# TASK A:
Reproduce a passage from the article on Chinese ships in the Strait of Hormuz, starting at the words "China Ocean Shipping" and ending after the words "reviewed by Newsweek.".
# TASK B:
Name every country whose ports COSCO began accepting container bookings for on March 25, according to the article on Chinese ships in the Strait of Hormuz.
# TASK C:
According to the article on Chinese ships in the Strait of Hormuz, why did COSCO suspend all container services to the Middle East on March 4?

EXCERPTED PASSAGE below:

COSCO Shipping container vessel loaded with cargo containers at port, representing China resumption of Gulf shipping routes through the Strait of Hormuz. Photo: Wikimedia Commons / CC BY-SA 4.0

China’s Ships Are the Only Ones Sailing Through Hormuz

COSCO resumes Gulf shipping as Chinese vessels transit Hormuz under Iranian protection. Daily transits fell from 138 to 6 in the worst maritime disruption in history.

JEDDAH — China’s state-owned shipping giant COSCO resumed commercial deliveries to the Persian Gulf on March 25, making it the first major international carrier to restore services to the region since Iran effectively closed the Strait of Hormuz nearly four weeks ago. The move followed a series of quiet transits by Chinese-owned vessels through the strait under what amounts to a selective access regime imposed by Tehran, transforming the world’s most critical energy chokepoint into a geopolitical sorting mechanism that separates Iran’s allies from its adversaries.

The resumption carries enormous implications for Saudi Arabia, whose largest oil customer is China. With container and tanker traffic through Hormuz down more than 90 percent since the US-Israeli bombing campaign against Iran began on February 28, Riyadh has been forced to reroute exports through the Red Sea port of Yanbu at great expense. Beijing’s ability to move ships through the strait — while Western-flagged and Gulf-flagged vessels remain locked out — threatens to redraw the commercial map of the Gulf in ways that outlast the war itself.

COSCO Restores Gulf Routes After Three-Week Suspension

China Ocean Shipping Company, known as COSCO, handles roughly 10 percent of all global seaborne freight, according to industry data compiled by Lloyd’s List Intelligence. On March 4, one week after the Iran war began, COSCO suspended all container services to the Middle East, citing the risk of Iranian attacks on commercial shipping in and around the Strait of Hormuz.

Three weeks later, on March 25, the company announced it was accepting standard container bookings from Asia to ports in the United Arab Emirates, Saudi Arabia, Bahrain, Qatar, Kuwait, and Iraq. A notice to customers stated that “bookings and transportation were subject to change in view of the volatile situation in the Middle East,” according to a copy of the advisory reviewed by Newsweek.

End of EXCERPTED PASSAGE.
THE DATA below:

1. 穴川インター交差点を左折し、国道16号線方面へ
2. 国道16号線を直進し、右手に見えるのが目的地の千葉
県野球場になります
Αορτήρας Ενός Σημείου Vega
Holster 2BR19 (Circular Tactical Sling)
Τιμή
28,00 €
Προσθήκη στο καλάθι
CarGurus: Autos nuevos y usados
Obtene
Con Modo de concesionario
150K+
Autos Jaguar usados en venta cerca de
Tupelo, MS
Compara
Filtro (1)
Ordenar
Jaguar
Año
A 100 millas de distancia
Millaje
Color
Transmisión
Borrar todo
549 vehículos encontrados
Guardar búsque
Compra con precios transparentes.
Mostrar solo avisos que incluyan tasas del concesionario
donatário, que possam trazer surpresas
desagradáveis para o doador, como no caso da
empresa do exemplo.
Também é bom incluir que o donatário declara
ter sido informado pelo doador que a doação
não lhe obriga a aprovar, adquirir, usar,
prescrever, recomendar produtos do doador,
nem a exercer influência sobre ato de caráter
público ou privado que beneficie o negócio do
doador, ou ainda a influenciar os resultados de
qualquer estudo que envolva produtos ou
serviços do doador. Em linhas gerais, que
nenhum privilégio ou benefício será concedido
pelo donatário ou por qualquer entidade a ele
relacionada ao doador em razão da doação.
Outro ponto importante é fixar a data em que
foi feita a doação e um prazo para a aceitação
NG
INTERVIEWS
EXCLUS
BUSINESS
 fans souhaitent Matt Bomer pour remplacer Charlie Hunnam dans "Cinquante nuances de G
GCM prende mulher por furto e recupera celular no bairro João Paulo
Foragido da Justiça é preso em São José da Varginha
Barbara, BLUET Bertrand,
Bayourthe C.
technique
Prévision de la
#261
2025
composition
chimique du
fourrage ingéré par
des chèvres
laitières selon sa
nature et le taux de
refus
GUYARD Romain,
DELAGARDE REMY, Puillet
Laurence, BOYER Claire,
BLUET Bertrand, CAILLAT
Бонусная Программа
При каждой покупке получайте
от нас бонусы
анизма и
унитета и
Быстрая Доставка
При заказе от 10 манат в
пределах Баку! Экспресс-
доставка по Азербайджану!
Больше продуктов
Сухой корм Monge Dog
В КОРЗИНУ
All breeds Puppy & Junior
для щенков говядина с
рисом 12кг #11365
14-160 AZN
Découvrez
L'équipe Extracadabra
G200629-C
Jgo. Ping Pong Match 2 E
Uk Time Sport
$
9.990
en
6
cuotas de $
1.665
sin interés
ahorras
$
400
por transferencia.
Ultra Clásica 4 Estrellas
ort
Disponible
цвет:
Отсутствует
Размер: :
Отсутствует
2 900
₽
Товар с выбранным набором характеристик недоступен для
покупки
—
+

End of THE DATA.

# EXERCISE ANSWER A:
China Ocean Shipping Company, known as COSCO, handles roughly 10 percent of all global seaborne freight, according to industry data compiled by Lloyd’s List Intelligence. On March 4, one week after the Iran war began, COSCO suspended all container services to the Middle East, citing the risk of Iranian attacks on commercial shipping in and around the Strait of Hormuz.

Three weeks later, on March 25, the company announced it was accepting standard container bookings from Asia to ports in the United Arab Emirates, Saudi Arabia, Bahrain, Qatar, Kuwait, and Iraq. A notice to customers stated that “bookings and transportation were subject to change in view of the volatile situation in the Middle East,” according to a copy of the advisory reviewed by Newsweek.

# EXERCISE ANSWER B:
United Arab Emirates
Saudi Arabia
Bahrain
Qatar
Kuwait
Iraq

# EXERCISE ANSWER C:
COSCO cited the risk of Iranian attacks on commercial shipping in and around the Strait of Hormuz. The suspension came one week after the Iran war began.